NO one said it was going to be easy. But with his first season behind him and his second already underway, Center Theatre Group artistic director Michael Ritchie has yet to communicate a clear theatrical game plan.
Questions concerning his artistic vision for the Ahmanson Theatre, the Mark Taper Forum and the Kirk Douglas -- three unique spaces demanding customized leadership -- are mounting.
Having begun with a promise to make the Ahmanson more a showcase for world premieres, he's backed off in the new season with a lineup mostly of touring Broadway shows.
As for his two other spaces, the message has been murky. Beyond his penchant for pairing well-known stars with well-known playwrights, he hasn't given us much sense of his mission for the Taper -- a theater that has historically been one of the most important launching pads for new plays in the country.
And let's just say that if the Douglas were a child, it would inevitably end up in long-term therapy after this last year of neglect.
Naturally, it will take Ritchie time to put his stamp on a theater whose founder, Gordon Davidson, was a figure comparable only to the Public Theater's Joe Papp in his drive, stature and hands-on personality. Ritchie doesn't have the same titanic presence. What's troubling, however, is that he seems to be emulating the megalomaniac, go-it-alone style that often left these two theatrical pioneers alienated and embattled.
The task of running a behemoth like CTG requires not just an army of workers to get the shows up and running but also a select group with the acumen and boldness to guide the theater into a new era.

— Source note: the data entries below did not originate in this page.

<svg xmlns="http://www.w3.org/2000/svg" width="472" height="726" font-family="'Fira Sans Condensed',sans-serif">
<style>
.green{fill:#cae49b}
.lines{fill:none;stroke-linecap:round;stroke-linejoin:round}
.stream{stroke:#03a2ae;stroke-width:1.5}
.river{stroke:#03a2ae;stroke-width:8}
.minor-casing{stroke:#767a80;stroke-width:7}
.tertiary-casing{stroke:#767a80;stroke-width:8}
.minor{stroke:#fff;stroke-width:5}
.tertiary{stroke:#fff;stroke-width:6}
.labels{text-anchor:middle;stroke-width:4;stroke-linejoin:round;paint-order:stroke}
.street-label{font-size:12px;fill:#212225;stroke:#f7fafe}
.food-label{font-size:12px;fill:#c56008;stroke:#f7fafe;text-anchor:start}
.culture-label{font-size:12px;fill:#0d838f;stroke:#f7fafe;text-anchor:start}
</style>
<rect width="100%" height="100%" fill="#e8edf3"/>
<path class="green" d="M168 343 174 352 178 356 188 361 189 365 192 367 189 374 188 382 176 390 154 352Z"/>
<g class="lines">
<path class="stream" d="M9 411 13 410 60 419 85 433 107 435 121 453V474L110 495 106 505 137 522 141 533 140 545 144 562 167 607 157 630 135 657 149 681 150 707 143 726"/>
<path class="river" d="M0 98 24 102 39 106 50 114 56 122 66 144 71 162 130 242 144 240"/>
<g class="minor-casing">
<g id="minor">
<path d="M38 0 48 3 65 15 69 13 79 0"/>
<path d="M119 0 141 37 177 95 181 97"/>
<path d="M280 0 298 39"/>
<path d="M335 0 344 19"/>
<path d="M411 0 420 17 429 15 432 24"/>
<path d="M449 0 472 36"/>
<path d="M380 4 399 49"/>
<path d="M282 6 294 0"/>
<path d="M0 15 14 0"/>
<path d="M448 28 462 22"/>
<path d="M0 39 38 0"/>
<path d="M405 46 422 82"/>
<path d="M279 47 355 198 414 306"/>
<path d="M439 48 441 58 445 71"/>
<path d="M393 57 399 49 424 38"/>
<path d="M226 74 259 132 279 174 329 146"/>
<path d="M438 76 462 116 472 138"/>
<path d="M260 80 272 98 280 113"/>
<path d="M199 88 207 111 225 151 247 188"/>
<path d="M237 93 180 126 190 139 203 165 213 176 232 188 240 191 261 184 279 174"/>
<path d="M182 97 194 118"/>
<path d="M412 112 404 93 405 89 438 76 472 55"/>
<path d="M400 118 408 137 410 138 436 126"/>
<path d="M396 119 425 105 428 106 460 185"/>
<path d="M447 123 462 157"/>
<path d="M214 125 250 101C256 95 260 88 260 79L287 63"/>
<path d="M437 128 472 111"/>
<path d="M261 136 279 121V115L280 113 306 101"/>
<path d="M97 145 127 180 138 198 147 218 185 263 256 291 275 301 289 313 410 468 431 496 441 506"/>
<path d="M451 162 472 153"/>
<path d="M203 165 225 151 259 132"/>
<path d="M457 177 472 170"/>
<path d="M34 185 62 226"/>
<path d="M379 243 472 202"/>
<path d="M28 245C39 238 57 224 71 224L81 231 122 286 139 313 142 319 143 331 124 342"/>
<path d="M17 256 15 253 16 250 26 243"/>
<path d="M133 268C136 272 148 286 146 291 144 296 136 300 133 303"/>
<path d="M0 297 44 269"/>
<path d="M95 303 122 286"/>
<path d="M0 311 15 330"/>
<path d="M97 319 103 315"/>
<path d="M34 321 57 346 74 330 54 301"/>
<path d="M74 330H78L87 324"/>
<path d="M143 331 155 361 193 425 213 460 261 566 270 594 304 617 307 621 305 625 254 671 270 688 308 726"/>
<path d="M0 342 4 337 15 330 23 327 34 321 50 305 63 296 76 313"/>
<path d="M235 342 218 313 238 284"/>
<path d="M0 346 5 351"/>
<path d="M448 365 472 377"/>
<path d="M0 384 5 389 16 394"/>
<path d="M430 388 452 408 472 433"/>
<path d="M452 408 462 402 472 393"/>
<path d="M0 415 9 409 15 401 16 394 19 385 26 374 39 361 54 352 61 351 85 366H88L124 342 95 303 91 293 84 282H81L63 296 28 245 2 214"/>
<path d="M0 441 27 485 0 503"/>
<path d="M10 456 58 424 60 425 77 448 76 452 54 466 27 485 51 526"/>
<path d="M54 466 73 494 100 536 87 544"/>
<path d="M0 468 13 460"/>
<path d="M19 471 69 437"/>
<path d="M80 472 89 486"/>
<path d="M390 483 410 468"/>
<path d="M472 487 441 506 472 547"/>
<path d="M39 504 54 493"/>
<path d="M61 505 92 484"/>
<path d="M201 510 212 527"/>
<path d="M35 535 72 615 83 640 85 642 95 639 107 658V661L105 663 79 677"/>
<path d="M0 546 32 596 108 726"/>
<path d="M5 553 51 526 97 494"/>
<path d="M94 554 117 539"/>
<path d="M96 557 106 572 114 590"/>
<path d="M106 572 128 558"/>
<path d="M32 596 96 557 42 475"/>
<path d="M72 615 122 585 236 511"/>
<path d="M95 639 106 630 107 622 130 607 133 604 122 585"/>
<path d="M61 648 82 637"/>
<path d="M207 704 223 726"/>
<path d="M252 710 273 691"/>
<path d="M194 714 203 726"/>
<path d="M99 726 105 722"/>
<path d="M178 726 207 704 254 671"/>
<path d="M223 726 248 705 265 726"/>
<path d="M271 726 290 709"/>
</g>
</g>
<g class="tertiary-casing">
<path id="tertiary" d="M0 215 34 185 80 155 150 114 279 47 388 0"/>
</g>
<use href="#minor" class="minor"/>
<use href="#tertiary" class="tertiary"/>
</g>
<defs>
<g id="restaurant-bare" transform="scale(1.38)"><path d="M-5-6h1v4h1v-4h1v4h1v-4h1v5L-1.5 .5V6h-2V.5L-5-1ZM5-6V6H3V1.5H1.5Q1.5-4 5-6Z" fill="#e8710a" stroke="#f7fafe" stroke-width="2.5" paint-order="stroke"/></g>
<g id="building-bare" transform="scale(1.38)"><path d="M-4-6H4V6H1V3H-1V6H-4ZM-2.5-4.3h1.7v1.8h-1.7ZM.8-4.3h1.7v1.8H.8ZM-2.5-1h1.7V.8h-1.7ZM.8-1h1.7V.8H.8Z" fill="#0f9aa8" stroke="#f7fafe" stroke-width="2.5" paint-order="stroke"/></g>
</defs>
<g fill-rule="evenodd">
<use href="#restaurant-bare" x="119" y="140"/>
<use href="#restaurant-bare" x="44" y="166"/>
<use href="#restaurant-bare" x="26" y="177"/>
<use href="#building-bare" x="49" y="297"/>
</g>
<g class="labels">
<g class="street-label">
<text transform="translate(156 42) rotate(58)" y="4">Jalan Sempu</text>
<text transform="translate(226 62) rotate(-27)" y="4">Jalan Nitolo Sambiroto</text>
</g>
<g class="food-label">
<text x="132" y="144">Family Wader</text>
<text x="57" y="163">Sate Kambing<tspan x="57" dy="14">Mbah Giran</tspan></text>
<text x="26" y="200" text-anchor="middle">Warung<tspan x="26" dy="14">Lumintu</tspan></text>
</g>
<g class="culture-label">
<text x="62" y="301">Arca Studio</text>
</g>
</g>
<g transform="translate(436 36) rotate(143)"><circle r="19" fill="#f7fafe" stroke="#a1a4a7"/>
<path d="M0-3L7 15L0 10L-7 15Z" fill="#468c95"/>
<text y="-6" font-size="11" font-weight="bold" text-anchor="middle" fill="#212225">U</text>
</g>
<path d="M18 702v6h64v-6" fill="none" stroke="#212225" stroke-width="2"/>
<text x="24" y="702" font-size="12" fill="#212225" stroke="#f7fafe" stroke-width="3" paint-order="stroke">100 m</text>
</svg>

A brain trust, if you will, that's collectively smarter than the top boss.
The only major artistic hire Ritchie has made is associate producer Kelley Kirkpatrick. In fairness, Ritchie has arrived at a downsizing moment brought on by CTG's $3-million deficit and a less generous funding climate. But his reluctance to share his post -- which is too big for any one person to handle -- with those having the experience to give them real institutional authority has led to productions and policies that seem more reactive than proactive.
The glittering successes
RITCHIE has had his share of early successes. The much buzzed-about Taper production of "The Cherry Orchard" with Annette Bening and Alfred Molina raised a Chekhov revival to the level of a stirring cultural event.
It was a coup for him to lure "The Drowsy Chaperone" for a pre-Broadway tryout at the Ahmanson before it went on to snare five Tony Awards. "Curtains," the new John Kander-Fred Ebb musical whodunit that had its world premiere in August, looks set to repeat the West Coast-to-East Coast hit-making flow.
Yet nothing brings prestige to a theater like a new play or musical that has been fostered by a theater's artistic staff. And it's this aspect of his programming that threatens to be a weakness for Ritchie, whose approach has consisted largely of invitations to the already established to produce (keep your fingers crossed) more of the awardwinning same.
His background doesn't exactly assure us that there's more up his sleeve. A stage manager turned impresario, Ritchie came to CTG from the Williamstown Theatre Festival, a summer repertory company that was reinvigorated by his talent for drawing actors with Hollywood cachet (Gwyneth Paltrow, Chris O'Donnell, Marisa Tomei) to dramas by old masters.
He also took advantage of Williamstown's actor training program to produce big-cast offerings that would have broken the bank of most professional houses. New work was a part of the Williamstown mix, but it wasn't what raised the theater's profile under his leadership.
Encouragingly, Ritchie set out to produce more pre-Broadway work at the Ahmanson, long a destination for touring musicals. "The Drowsy Chaperone" and "Curtains" made good on the plan, but what's being offered this season is a return to the post-Broadway status quo.
The lineup -- which includes "Doubt," "The Light in the Piazza," "Who's Afraid of Virginia Woolf?" and "Twelve Angry Men," as well as one West End bonus, the dance musical "Edward Scissorhands" -- demonstrates taste and discrimination. But there are no new musicals now that "Jersey Boys" has come in to replace Berry Gordy's "Ain't No Mountain High Enough." And for all the hype about world premieres, there's nothing to distinguish Ritchie's Ahmanson from the Ahmanson of yore.
The about-face stems from financial imperatives and a short supply of artistic goods. But there were a few missteps along the way that contributed to a more conservative producing atmosphere. These included an over-expensive debut with "Dead End," a lackluster staging of "The Importance of Being Earnest" and an ineptly handled gamble involving Robert Wilson's "The Black Rider," which had the theater's subscribers leaving in droves.